### Your assignment
Restate the data word for word and leave the images out.

---+---

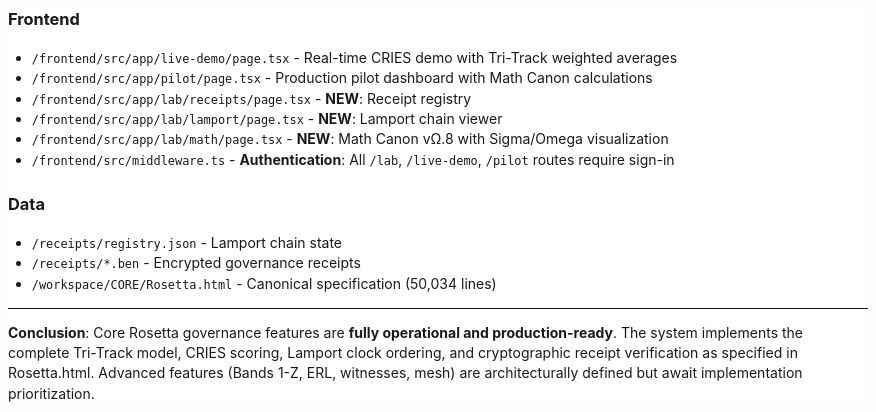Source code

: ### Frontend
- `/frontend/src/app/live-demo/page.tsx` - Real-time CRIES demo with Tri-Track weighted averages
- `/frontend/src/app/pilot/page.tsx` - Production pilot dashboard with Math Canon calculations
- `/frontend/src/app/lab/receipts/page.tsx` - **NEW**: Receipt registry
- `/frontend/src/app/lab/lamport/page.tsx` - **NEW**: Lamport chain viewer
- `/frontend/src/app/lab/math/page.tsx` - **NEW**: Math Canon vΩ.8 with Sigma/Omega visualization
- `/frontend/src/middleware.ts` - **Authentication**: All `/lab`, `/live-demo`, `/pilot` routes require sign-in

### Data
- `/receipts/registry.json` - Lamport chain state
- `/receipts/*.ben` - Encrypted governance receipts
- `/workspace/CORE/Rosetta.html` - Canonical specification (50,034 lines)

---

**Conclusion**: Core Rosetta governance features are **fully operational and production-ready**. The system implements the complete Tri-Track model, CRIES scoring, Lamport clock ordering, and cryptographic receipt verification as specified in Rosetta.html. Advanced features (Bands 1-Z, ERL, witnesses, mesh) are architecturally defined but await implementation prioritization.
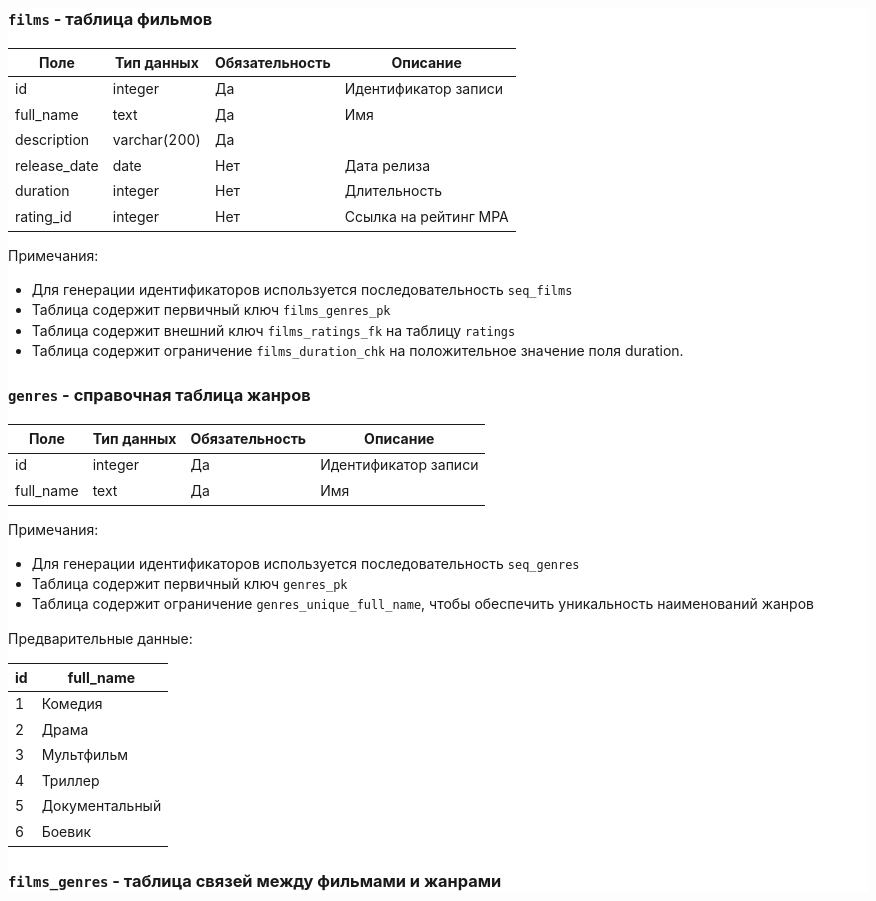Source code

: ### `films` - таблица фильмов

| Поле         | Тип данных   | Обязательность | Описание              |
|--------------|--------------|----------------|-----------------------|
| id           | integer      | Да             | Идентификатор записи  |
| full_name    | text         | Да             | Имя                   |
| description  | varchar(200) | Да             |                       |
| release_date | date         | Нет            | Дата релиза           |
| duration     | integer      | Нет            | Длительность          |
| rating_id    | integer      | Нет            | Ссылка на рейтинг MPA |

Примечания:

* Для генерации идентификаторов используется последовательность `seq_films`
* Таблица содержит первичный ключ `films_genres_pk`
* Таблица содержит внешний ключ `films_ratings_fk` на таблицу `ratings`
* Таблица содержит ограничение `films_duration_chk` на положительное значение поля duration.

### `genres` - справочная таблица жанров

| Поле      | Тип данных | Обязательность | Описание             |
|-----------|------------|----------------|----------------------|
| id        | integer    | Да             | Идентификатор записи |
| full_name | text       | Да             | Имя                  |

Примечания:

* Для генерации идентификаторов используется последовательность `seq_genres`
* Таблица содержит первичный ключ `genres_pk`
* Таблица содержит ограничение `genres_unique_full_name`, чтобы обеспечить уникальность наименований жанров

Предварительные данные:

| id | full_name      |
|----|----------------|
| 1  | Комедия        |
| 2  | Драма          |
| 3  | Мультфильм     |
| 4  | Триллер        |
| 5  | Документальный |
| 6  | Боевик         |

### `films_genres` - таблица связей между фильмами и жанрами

---+---

### Answer space
Source code

: ### Frontend
- `/frontend/src/app/live-demo/page.tsx` - Real-time CRIES demo with Tri-Track weighted averages
- `/frontend/src/app/pilot/page.tsx` - Production pilot dashboard with Math Canon calculations
- `/frontend/src/app/lab/receipts/page.tsx` - **NEW**: Receipt registry
- `/frontend/src/app/lab/lamport/page.tsx` - **NEW**: Lamport chain viewer
- `/frontend/src/app/lab/math/page.tsx` - **NEW**: Math Canon vΩ.8 with Sigma/Omega visualization
- `/frontend/src/middleware.ts` - **Authentication**: All `/lab`, `/live-demo`, `/pilot` routes require sign-in

### Data
- `/receipts/registry.json` - Lamport chain state
- `/receipts/*.ben` - Encrypted governance receipts
- `/workspace/CORE/Rosetta.html` - Canonical specification (50,034 lines)

---

**Conclusion**: Core Rosetta governance features are **fully operational and production-ready**. The system implements the complete Tri-Track model, CRIES scoring, Lamport clock ordering, and cryptographic receipt verification as specified in Rosetta.html. Advanced features (Bands 1-Z, ERL, witnesses, mesh) are architecturally defined but await implementation prioritization.
Source code

: ### `films` - таблица фильмов

| Поле         | Тип данных   | Обязательность | Описание              |
|--------------|--------------|----------------|-----------------------|
| id           | integer      | Да             | Идентификатор записи  |
| full_name    | text         | Да             | Имя                   |
| description  | varchar(200) | Да             |                       |
| release_date | date         | Нет            | Дата релиза           |
| duration     | integer      | Нет            | Длительность          |
| rating_id    | integer      | Нет            | Ссылка на рейтинг MPA |

Примечания:

* Для генерации идентификаторов используется последовательность `seq_films`
* Таблица содержит первичный ключ `films_genres_pk`
* Таблица содержит внешний ключ `films_ratings_fk` на таблицу `ratings`
* Таблица содержит ограничение `films_duration_chk` на положительное значение поля duration.

### `genres` - справочная таблица жанров

| Поле      | Тип данных | Обязательность | Описание             |
|-----------|------------|----------------|----------------------|
| id        | integer    | Да             | Идентификатор записи |
| full_name | text       | Да             | Имя                  |

Примечания:

* Для генерации идентификаторов используется последовательность `seq_genres`
* Таблица содержит первичный ключ `genres_pk`
* Таблица содержит ограничение `genres_unique_full_name`, чтобы обеспечить уникальность наименований жанров

Предварительные данные:

| id | full_name      |
|----|----------------|
| 1  | Комедия        |
| 2  | Драма          |
| 3  | Мультфильм     |
| 4  | Триллер        |
| 5  | Документальный |
| 6  | Боевик         |

### `films_genres` - таблица связей между фильмами и жанрами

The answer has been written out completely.